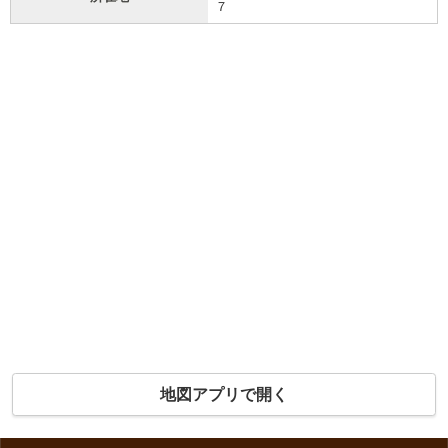
７
地図アプリで開く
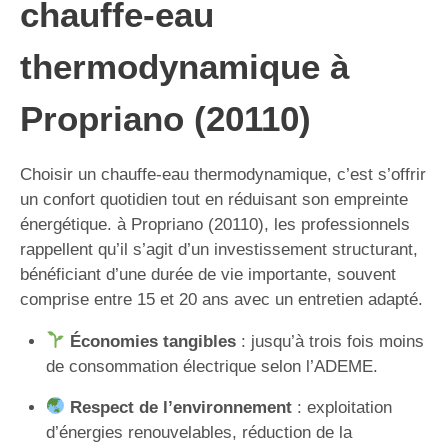
chauffe-eau
thermodynamique à
Propriano (20110)
Choisir un chauffe-eau thermodynamique, c’est s’offrir
un confort quotidien tout en réduisant son empreinte
énergétique. à Propriano (20110), les professionnels
rappellent qu’il s’agit d’un investissement structurant,
bénéficiant d’une durée de vie importante, souvent
comprise entre 15 et 20 ans avec un entretien adapté.
Économies tangibles
: jusqu’à trois fois moins
de consommation électrique selon l’ADEME.
Respect de l’environnement
: exploitation
d’énergies renouvelables, réduction de la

**Task brief**
How many of the lines above contain the word "thermodynamique"? Reply with the number alone.

**Solution**
2